Good morning and welcome to the month of May! You know Memorial Day is close in Austin when throngs of costumed partiers take over Pease Park for Eeyore's Birthday. The video above gives you a feel for the annual festival, which took place yesterday. Austin 360 also has this photo gallery.
Is your child exceptionally brilliant? Like, Doogie Howser brilliant? If so, university administrators across Texas are working on a new option to allow high school students to enter college before their graduation. Our political reporting partner, the Texas Tribune, says the new system is being ironed out in 16 school districts and the KIPP charter schools.
“Kids who are ready to move on — a lot of times, unfortunately, in the current system, those kids get bored,” said Reece Blincoe, superintendent of the Brownwood ISD “They are bored out of their mind. Sometimes that can even lead them going the wrong direction instead of the right direction."
Hundreds of cyclists biked down South Lamar Blvd. yesterday evening in memory of Andrew Runciman, a 24-year-old who was killed by a hit-and-run driver while cycling down the same street last weekend. As KVUE reports, riders set up a “ghost bike”, a bike painted white to remember where a cyclist has been killed.
That wasn’t the only local memorial yesterday for a tragic and senseless death. A group of people “marched against hate” after a lesbian woman and her mother were slain earlier this month. Police say they were killed by the father of a woman who was in a relationship with the victim. Fox 7 covered the march.
The Austin American-Statesman leads its Sunday edition with a feature on the life settlement industry, a business where the owner of a life insurance policy accepts money from an investor who becomes the beneficiary once they die.
[S]tate securities regulators have moved to shut down at least a half-dozen life settlement companies based or operating in Texas. In the past two years alone, they say, 2,200 investors have placed $220 million at risk. Other Texas-related federal actions add hundreds more investors, and tens of millions of dollars more to the toll.

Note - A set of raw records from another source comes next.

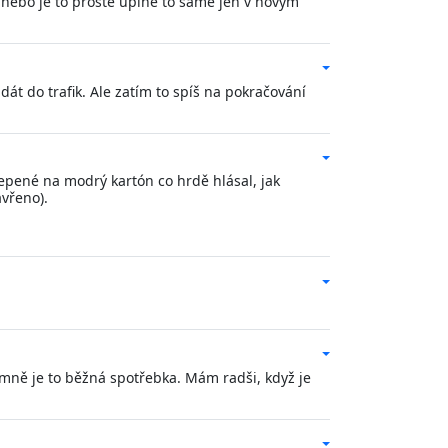
ne nebo je to proste uplne to same jen v novym
dát do trafik. Ale zatím to spíš na pokračování
lepené na modrý kartón co hrdě hlásal, jak
avřeno).
ro mně je to běžná spotřebka. Mám radši, když je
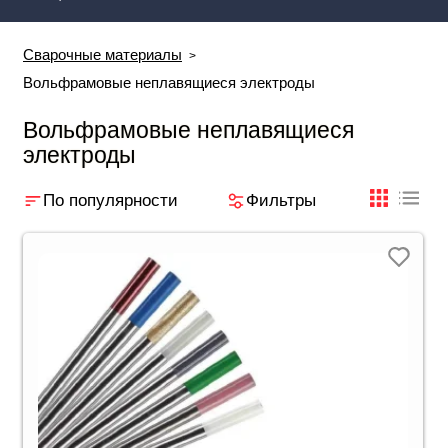
Сварочные материалы
Вольфрамовые неплавящиеся электроды
Вольфрамовые неплавящиеся
электроды
По популярности
Фильтры
плиткой
табли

The Desert Sun, meanwhile, reports on a city councilman in Rancho Mirage, California who wants his municipality to get into the life settlement business.

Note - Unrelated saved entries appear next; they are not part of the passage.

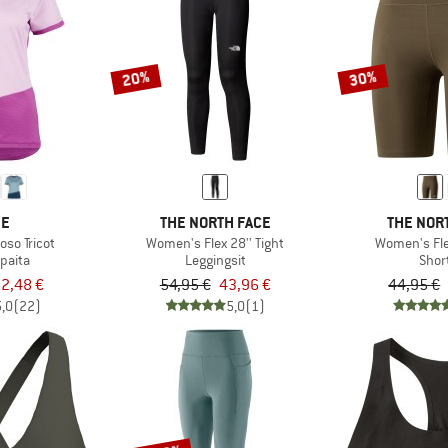
20%
30%
DE
THE NORTH FACE
THE NOR
so Tricot
Women's Flex 28'' Tight
Women's Fle
paita
Leggingsit
Shor
2,48 €
54,95 €
43,96 €
44,95 €
5,0
(22)
5,0
(1)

The state is facing its biggest budget challenge in years, but a review by the Fort Worth Star-Telegram found that more than $3 million was set aside in 2010 to spend on freebies to promote state programs, like flashlights, baby clothes, pens, and umbrellas.

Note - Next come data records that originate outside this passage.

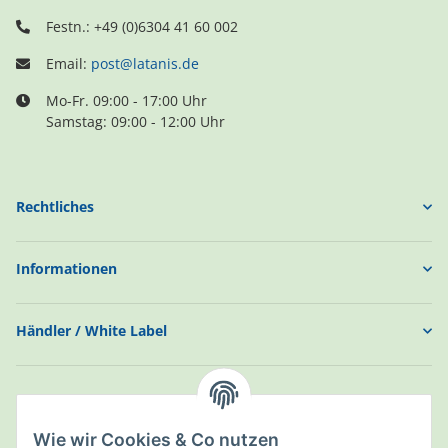
Festn.: +49 (0)6304 41 60 002
Email:
post@latanis.de
Mo-Fr. 09:00 - 17:00 Uhr
Samstag: 09:00 - 12:00 Uhr
Rechtliches
Informationen
Händler / White Label
Wie wir Cookies & Co nutzen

A Star-Telegram analysis of Texas comptroller data shows that 45 state agencies or universities reported promotional spending in their fiscal 2010 budgets. That doesn't include other dollars that may have been set aside in advertising or other budget categories. These amounts may have been reduced after state leaders called last year for agencies to cut their budgets.
Finally, Austin Psych Fest continues today at the Seaholm Power Plant. Community Impact Newspaper has this photo gallery showing what it was like to be there.